## WORK TO COMPLETE
Reproduce the Mathematica precision discussion below word for word, from start to finish.
--- SELECTED PASSAGE Enclosed Below ---
Precision[N[1.0, 20]]
Precision[N[1, 20]]
MachinePrecision
20.
It would be so much more intuitive and less error prone, if Precision[N[1.0, 20]]
would be 20
and not MachinePrecision
. Why do I have to explicitly use N[Rationalized[1.0], 20]
to upgrade the precision?
If it is about the warning messages during the calculations, Mathematica could return a warning already at the Precision[N[1.0, 20]]
step.
Edit I am not attempting to use N
for rounding. I also understand the difference between MachinePrecision
and arbitrary precision, which is very well described in this answer.
I want to know, why does Mathematica not consider the description of the number existing in the underling binary representation as exact if I apply N
, and why I need to wrap it with Rationalize
.
Is it performance?
Is it some deep semantic meaning of N
vs SetPrecision
?
Is set SetPrecision
any different from N@Rationalize@
?
Answer
N
can only lower precision, it cannot raise precision.
N[1.3`4, 10] //Precision
4.
Since MachinePrecision
is considered to be the lowest possible precision for a number, applying N
to a machine precision number does nothing.
Addendum
(Hopefully the following will resolve some of your confusion)
Let's start with your title. N
does not upgrade precision because that would mean that N
is making up digits so that the precision could increase. Making up digits to increase the precision of a number is a job for SetPrecision
.
--- End of Enclosed SELECTED PASSAGE ---
--- DATA RECORDS Enclosed Below ---
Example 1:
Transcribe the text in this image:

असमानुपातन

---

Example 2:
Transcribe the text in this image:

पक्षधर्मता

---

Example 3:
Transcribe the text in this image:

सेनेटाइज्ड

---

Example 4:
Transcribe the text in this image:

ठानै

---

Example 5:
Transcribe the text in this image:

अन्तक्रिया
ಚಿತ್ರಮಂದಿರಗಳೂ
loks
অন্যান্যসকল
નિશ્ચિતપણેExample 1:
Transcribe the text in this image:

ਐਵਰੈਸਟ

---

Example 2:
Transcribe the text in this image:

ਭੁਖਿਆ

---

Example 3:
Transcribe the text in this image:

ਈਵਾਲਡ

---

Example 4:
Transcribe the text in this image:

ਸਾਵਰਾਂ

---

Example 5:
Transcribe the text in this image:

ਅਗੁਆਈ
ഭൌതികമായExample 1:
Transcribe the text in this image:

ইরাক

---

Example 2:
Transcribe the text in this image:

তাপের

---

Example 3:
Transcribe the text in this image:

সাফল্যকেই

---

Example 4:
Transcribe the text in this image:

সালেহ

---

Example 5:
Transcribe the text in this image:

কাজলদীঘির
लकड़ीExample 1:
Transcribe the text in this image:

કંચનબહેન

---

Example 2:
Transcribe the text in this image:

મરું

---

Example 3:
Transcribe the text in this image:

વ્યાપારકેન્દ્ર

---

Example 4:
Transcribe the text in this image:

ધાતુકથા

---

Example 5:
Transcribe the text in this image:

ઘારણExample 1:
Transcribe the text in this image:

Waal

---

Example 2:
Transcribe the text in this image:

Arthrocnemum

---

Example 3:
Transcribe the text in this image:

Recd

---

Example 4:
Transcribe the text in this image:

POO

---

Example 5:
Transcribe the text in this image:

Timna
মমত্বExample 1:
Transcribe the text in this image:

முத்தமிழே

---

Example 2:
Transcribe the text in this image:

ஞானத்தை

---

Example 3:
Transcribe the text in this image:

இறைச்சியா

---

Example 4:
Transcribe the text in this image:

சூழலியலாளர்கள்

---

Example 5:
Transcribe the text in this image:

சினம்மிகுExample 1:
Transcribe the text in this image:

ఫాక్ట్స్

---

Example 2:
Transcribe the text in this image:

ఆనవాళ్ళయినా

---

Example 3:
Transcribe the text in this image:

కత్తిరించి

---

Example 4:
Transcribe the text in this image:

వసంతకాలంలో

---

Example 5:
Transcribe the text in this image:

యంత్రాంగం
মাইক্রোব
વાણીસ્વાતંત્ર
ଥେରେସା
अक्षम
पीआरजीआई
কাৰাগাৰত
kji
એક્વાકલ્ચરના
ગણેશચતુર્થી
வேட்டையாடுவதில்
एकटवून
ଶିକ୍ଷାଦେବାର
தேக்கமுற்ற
--- End of Enclosed DATA RECORDS ---
## ANSWER TO THIS PROBLEM
Precision[N[1.0, 20]]
Precision[N[1, 20]]
MachinePrecision
20.
It would be so much more intuitive and less error prone, if Precision[N[1.0, 20]]
would be 20
and not MachinePrecision
. Why do I have to explicitly use N[Rationalized[1.0], 20]
to upgrade the precision?
If it is about the warning messages during the calculations, Mathematica could return a warning already at the Precision[N[1.0, 20]]
step.
Edit I am not attempting to use N
for rounding. I also understand the difference between MachinePrecision
and arbitrary precision, which is very well described in this answer.
I want to know, why does Mathematica not consider the description of the number existing in the underling binary representation as exact if I apply N
, and why I need to wrap it with Rationalize
.
Is it performance?
Is it some deep semantic meaning of N
vs SetPrecision
?
Is set SetPrecision
any different from N@Rationalize@
?
Answer
N
can only lower precision, it cannot raise precision.
N[1.3`4, 10] //Precision
4.
Since MachinePrecision
is considered to be the lowest possible precision for a number, applying N
to a machine precision number does nothing.
Addendum
(Hopefully the following will resolve some of your confusion)
Let's start with your title. N
does not upgrade precision because that would mean that N
is making up digits so that the precision could increase. Making up digits to increase the precision of a number is a job for SetPrecision
.